A novel digestion method based on a choline chloride–oxalic acid deep eutectic solvent for determining Cu, Fe, and Zn in fish samples

. [Display omitted] ► A novel digestion method: lack of concentrated acids or oxidizing reagents. ► First report of using choline chloride–oxalic acid (ChCl–Ox) for digestion. ► Complete dissolution of biological samples in ChCl–Ox for solubilization metals. ► Extraction recoveries greater than 95%: validated by the fish protein CRM. ► Successfully applied in different fish tissues (Muscle, Liver, and Gills). A novel and efficient digestion method based on choline chloride–oxalic acid (ChCl–Ox) deep eutectic solvent (DES) was developed for flame atomic absorption spectrometry (FAAS) determination of Cu, Zn, and Fe in biological fish samples.

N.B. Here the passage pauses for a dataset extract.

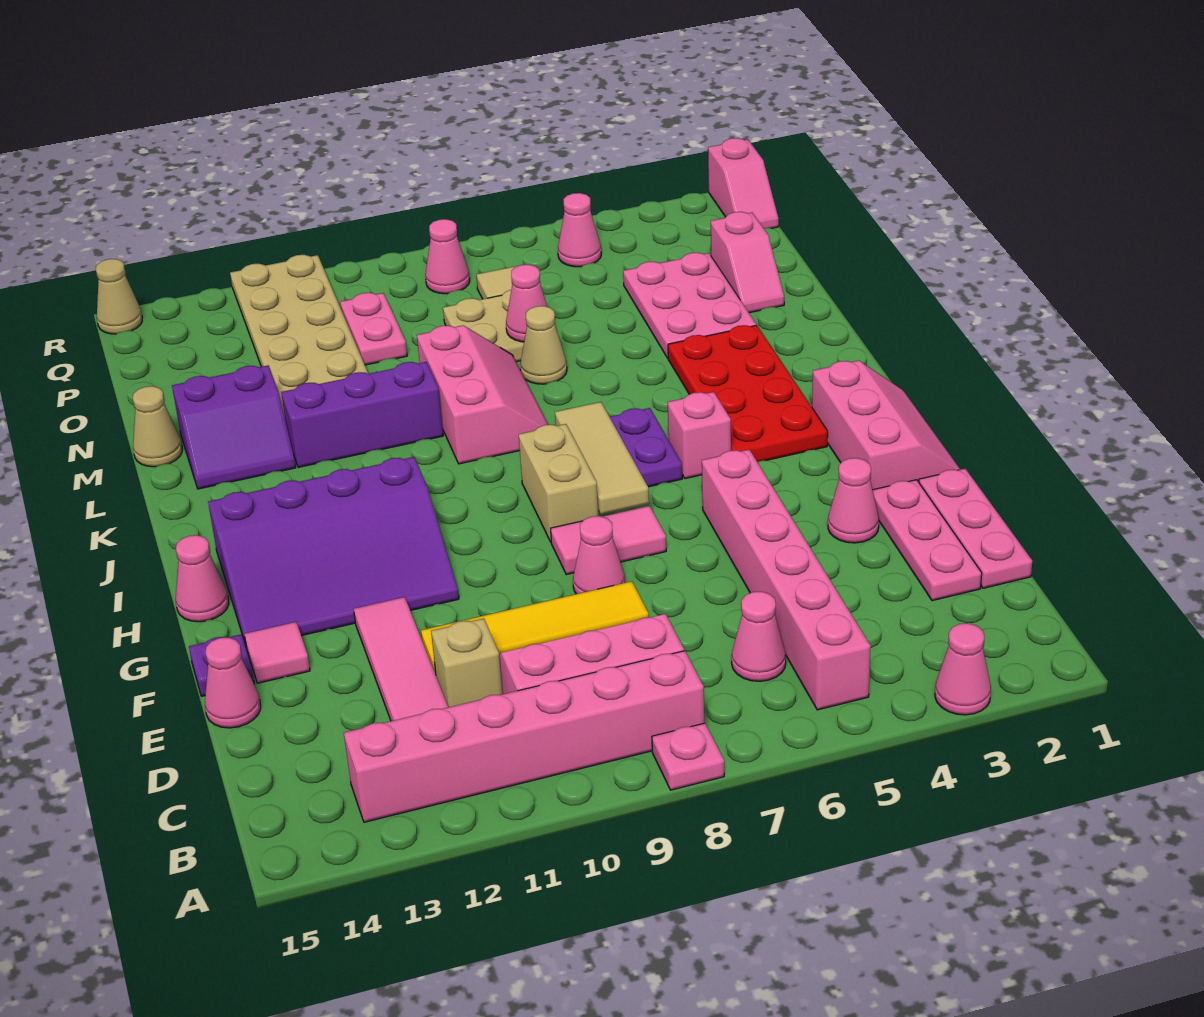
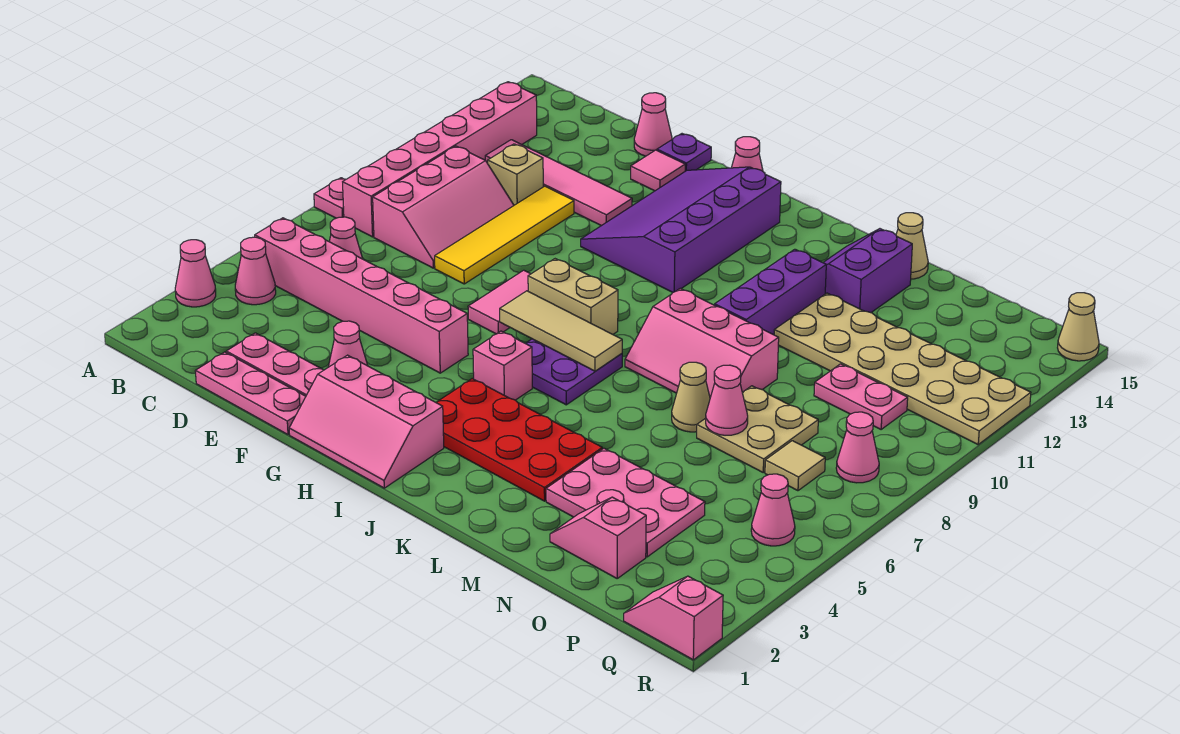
pink 1x1 cone [573,516,625,594] -> pink 1x1 cone moved to [235,237,276,305]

Key parameters that influence analyte recovery were investigated and optimized, using the fish protein certified reference material (CRM, DORM-3) throughout the procedure. In this method, 100mg of the sample was dissolved in ChCl–Ox (1:2, molar ratio) at 100°C for 45min. Then, 5.0mL HNO3 (1.0M) was added. After centrifugation, the supernatant solution was filtered, diluted to a known volume, and analyzed by FAAS. Under optimized conditions, an excellent agreement between the obtained results and the certified values was observed, using Student's t-test (P=0.05); the extraction recovery of the all elements was greater than 95.3%. The proposed method was successfully applied to the determination of analytes in different tissues (muscle, liver, and gills) having a broad concentration range in a marine fish sample. The reproducibility of the method was validated by analyzing all samples by our method in a different laboratory, using inductively coupled plasma optical emission spectrometry (ICP-OES). For comparison, a conventional acid digestion (CAD) method was also used for the determination of analytes in all studied samples. The simplicity of the proposed experimental procedure, high extraction efficiency, short analysis time, lack of concentrated acids and oxidizing agents, and the use of safe and inexpensive components demonstrate the high potential of ChCl–Ox (1:2) for routine trace metal analysis in biological samples.